Using native executables with embedded bitcode offers two advantages over plain bitcode files. First, build systems for native projects, for example a Makefile, expect the result to be an executable. Embedding the bitcode instead of changing the output format improves compatibility with existing projects. Second, executables allow specifying library dependencies which is not possible with LLVM bitcode. The GraalVM LLVM runtime utilizes this information to find and load dependencies.

LLVM Toolchain for Compiling C/C++

To simplify compiling C/C++ to executables with embedded bitcode, GraalVM comes with a pre-built LLVM toolchain. The toolchain contains compilers such as clang for C or clang++ for C++, but also other tools that are needed for building native projects such as a linker (ld), or an archiver (ar) for creating static libraries.

The LLVM toolchain can be added to GraalVM on demand with the GraalVM Updater tool:

$JAVA_HOME/bin/gu install llvm-toolchain

To get the location of the toolchain, use the --print-toolchain-path argument of lli:

export LLVM_TOOLCHAIN=$($JAVA_HOME/bin/lli --print-toolchain-path)

See the content of the toolchain path for a list of available tools:

ls $LLVM_TOOLCHAIN

Use those tools just as you would for native compilation. For example, save this C code in a file named hello.c:

#include <stdio.h>

int main() {
    printf("Hello from GraalVM!\n");
    return 0;
}

Then you can compile hello.c to an executable with embedded LLVM bitcode as follows:

$LLVM_TOOLCHAIN/clang hello.c -o hello

The resulting executable, hello, can be executed on GraalVM using lli:

$JAVA_HOME/bin/lli hello

External Library Dependencies

If the bitcode file depends on external libraries, GraalVM will automatically pick up the dependencies from the binary headers. For example:

#include <unistd.h>
#include <ncurses.h>

int main() {
    initscr();
    printw("Hello, Curses!");
    refresh();
    sleep(1);
    endwin();
    return 0;
}

This hello-curses.c file can be then compiled and run with:

$LLVM_TOOLCHAIN/clang hello-curses.c -lncurses -o hello-curses
lli hello-curses

Running C++

For running C++ code, the GraalVM LLVM runtime requires the libc++ standard library from the LLVM project. The LLVM toolchain shipped with GraalVM automatically links against libc++. For example, save this code as a hello-c++.cpp file:

#include <iostream>

int main() {
    std::cout << "Hello, C++ World!" << std::endl;
}

Compile it with clang++ shipped with GraalVM and execute:

$LLVM_TOOLCHAIN/clang++ hello-c++.cpp -o hello-c++
lli hello-c++
Hello, C++ World!

DATA:

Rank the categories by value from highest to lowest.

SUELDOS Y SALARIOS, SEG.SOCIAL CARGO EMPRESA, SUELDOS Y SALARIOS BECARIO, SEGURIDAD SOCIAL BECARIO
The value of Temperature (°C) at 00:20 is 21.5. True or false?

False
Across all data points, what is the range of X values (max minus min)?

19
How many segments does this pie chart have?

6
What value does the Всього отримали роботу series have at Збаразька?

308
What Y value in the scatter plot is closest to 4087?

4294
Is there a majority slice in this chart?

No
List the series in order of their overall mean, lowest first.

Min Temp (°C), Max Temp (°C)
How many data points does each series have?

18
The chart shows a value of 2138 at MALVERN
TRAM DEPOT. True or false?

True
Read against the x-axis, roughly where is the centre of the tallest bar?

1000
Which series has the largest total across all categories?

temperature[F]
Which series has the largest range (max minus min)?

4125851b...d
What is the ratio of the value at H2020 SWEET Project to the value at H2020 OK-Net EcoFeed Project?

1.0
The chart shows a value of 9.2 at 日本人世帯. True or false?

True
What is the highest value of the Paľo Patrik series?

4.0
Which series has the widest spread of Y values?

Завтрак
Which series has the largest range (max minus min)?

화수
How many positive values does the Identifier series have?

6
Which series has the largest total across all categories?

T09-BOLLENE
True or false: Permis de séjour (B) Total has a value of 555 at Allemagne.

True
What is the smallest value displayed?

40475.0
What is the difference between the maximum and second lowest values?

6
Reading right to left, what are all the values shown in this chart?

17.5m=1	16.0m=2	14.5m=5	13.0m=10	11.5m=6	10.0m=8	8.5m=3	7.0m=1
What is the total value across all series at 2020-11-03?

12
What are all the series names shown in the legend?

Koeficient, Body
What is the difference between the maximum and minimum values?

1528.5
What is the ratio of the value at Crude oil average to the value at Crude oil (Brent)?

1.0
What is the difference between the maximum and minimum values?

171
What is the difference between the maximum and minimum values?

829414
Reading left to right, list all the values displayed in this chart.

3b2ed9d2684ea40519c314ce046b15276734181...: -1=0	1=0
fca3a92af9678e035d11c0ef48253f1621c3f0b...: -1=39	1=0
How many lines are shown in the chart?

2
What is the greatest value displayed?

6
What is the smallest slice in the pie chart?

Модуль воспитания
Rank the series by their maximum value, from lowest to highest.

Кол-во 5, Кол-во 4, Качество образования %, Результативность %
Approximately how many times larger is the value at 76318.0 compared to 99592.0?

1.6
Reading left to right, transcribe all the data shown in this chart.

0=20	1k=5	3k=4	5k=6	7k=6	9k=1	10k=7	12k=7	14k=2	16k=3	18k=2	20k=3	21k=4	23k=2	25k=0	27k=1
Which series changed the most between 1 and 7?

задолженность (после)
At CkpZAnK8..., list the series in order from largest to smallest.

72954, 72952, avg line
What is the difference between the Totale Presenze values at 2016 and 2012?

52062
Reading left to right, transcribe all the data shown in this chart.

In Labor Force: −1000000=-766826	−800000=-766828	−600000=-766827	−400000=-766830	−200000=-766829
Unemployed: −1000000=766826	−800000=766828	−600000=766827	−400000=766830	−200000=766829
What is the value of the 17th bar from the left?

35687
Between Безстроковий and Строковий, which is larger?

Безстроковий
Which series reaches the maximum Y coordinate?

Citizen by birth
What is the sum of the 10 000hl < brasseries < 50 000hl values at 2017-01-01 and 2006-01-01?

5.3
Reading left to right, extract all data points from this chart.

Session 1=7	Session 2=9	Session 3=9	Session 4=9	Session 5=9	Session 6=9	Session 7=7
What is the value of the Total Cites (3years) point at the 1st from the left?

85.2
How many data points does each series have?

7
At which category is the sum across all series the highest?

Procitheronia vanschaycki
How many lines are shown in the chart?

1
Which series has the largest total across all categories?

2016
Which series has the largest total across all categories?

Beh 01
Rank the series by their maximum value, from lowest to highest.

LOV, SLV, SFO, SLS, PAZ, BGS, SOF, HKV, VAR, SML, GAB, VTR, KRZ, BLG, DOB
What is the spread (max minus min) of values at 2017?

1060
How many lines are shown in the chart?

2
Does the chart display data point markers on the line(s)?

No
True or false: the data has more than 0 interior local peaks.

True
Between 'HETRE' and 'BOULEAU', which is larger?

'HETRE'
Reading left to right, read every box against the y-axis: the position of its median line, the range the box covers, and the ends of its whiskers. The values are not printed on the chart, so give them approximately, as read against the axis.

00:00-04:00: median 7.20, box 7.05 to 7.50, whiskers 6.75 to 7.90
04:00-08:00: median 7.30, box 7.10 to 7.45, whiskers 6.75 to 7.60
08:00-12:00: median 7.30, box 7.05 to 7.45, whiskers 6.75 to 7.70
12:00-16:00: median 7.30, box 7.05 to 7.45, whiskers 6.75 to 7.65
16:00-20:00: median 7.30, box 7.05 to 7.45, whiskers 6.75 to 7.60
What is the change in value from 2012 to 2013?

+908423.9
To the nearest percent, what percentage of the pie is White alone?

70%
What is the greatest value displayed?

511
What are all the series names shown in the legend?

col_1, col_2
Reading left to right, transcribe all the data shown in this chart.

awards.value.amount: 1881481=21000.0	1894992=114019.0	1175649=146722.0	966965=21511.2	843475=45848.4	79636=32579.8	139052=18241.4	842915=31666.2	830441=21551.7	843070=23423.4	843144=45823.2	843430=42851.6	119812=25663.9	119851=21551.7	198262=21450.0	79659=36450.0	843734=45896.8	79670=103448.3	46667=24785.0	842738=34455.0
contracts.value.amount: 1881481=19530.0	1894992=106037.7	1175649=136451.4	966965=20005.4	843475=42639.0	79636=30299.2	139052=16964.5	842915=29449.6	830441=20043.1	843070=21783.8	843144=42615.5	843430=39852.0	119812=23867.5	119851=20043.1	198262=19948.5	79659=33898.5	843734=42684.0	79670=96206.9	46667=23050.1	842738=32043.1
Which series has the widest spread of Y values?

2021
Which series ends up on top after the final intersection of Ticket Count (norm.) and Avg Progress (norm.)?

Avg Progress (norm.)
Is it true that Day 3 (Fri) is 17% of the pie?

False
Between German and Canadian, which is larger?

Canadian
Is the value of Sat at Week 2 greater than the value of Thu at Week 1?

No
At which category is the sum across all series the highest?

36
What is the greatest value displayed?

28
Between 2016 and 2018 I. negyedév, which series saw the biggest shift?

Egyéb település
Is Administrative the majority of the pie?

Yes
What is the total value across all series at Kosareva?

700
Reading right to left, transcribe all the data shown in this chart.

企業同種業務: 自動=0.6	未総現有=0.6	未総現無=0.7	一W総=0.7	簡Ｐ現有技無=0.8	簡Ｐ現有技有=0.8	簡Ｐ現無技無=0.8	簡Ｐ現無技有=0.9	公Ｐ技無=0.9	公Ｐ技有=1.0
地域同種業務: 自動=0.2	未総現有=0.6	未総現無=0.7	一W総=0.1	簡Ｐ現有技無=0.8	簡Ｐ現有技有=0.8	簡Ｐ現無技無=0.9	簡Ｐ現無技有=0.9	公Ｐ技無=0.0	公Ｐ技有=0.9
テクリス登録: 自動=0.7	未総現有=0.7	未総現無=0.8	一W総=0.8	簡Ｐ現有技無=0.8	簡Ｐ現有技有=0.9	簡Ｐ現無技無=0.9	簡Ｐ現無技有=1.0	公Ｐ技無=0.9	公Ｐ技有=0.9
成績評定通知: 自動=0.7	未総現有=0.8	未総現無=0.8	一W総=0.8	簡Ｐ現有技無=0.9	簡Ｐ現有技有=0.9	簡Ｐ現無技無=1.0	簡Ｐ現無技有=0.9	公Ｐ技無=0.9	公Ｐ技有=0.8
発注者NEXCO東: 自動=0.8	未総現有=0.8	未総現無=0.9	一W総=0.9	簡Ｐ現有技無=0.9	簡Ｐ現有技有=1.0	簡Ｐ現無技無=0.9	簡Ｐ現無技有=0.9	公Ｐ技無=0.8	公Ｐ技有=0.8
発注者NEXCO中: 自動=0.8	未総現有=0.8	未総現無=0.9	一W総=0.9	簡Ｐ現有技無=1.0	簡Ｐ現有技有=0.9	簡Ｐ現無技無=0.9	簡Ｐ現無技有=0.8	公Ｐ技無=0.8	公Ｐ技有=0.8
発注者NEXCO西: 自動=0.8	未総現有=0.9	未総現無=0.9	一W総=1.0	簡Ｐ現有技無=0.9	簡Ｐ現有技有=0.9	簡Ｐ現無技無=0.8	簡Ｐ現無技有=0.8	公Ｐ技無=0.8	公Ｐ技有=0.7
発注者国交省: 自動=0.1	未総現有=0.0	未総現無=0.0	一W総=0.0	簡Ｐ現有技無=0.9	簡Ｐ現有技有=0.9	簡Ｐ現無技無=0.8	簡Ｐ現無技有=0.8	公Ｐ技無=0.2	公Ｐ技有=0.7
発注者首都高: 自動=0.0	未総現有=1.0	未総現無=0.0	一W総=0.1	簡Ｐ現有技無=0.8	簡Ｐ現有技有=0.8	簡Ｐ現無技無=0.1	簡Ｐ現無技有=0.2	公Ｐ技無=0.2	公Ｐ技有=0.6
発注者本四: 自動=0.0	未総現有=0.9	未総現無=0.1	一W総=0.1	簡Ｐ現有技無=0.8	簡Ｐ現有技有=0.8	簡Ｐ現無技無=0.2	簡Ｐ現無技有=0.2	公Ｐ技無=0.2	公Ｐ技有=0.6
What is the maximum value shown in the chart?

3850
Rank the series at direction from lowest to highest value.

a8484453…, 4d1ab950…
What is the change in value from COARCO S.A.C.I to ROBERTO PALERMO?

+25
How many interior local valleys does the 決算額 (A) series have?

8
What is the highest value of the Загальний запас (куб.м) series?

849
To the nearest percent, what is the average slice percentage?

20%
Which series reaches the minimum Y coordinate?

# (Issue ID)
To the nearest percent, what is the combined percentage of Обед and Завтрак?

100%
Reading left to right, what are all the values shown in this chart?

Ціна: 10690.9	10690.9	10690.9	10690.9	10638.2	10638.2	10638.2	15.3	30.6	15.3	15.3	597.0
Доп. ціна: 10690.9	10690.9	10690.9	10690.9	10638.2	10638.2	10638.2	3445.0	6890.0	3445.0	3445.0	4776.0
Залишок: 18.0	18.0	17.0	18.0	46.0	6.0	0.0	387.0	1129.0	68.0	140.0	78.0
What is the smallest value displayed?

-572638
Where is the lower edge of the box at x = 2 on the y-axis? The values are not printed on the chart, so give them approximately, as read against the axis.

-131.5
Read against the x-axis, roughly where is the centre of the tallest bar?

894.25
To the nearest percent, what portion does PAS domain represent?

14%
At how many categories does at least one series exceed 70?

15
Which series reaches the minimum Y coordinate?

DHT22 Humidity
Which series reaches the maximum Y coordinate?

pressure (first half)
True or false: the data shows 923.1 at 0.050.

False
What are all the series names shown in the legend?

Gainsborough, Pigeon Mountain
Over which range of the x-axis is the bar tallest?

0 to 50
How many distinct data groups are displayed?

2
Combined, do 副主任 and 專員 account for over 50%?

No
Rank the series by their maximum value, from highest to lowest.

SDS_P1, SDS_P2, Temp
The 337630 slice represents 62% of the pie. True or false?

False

PROBLEM TO SOLVE:
In the GraalVM toolchain text, which argument of lli gives the location of the toolchain? The listing comes from a source unrelated to the GraalVM toolchain text.

OUTPUT FOR THIS EXERCISE:
The --print-toolchain-path argument.